Re: Question about ManifoldCF 2.8

Beelz Ryuzaki Thu, 31 Aug 2017 06:02:47 -0700

I have tried what you told me to do, and you expected the crawling resumed.
How about the regular expressions? How can I make complex regular
expressions in the job's paths tab ?


Thank you very much for your help.

Othman.


On Thu, 31 Aug 2017 at 14:47, Beelz Ryuzaki <[email protected]> wrote:

> Ok, I will try it right away and let you know if it works.
>
> Othman.
>
> On Thu, 31 Aug 2017 at 14:15, Karl Wright <[email protected]> wrote:
>
>> Oh, and you also may need to edit your options.env files to include them
>> in the classpath for startup.

• Supplied material
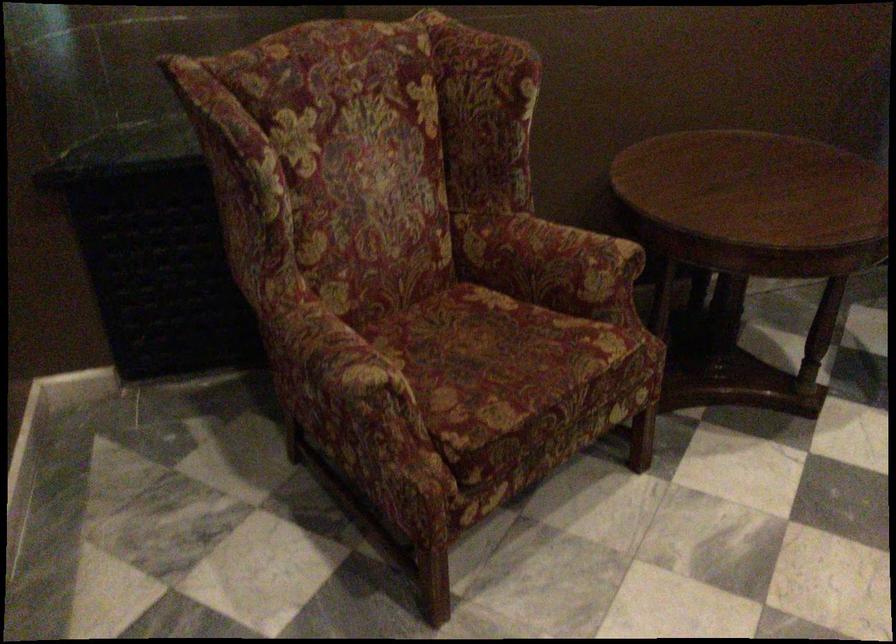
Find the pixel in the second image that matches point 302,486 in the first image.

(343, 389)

• Activity
Retype the whole ManifoldCF 2.8 thread word for word, keeping every line as it stands. Rely only on the ManifoldCF 2.8 thread, not the listing.

• Output for this task
Re: Question about ManifoldCF 2.8

Beelz Ryuzaki Thu, 31 Aug 2017 06:02:47 -0700

I have tried what you told me to do, and you expected the crawling resumed.
How about the regular expressions? How can I make complex regular
expressions in the job's paths tab ?


Thank you very much for your help.

Othman.


On Thu, 31 Aug 2017 at 14:47, Beelz Ryuzaki <[email protected]> wrote:

> Ok, I will try it right away and let you know if it works.
>
> Othman.
>
> On Thu, 31 Aug 2017 at 14:15, Karl Wright <[email protected]> wrote:
>
>> Oh, and you also may need to edit your options.env files to include them
>> in the classpath for startup.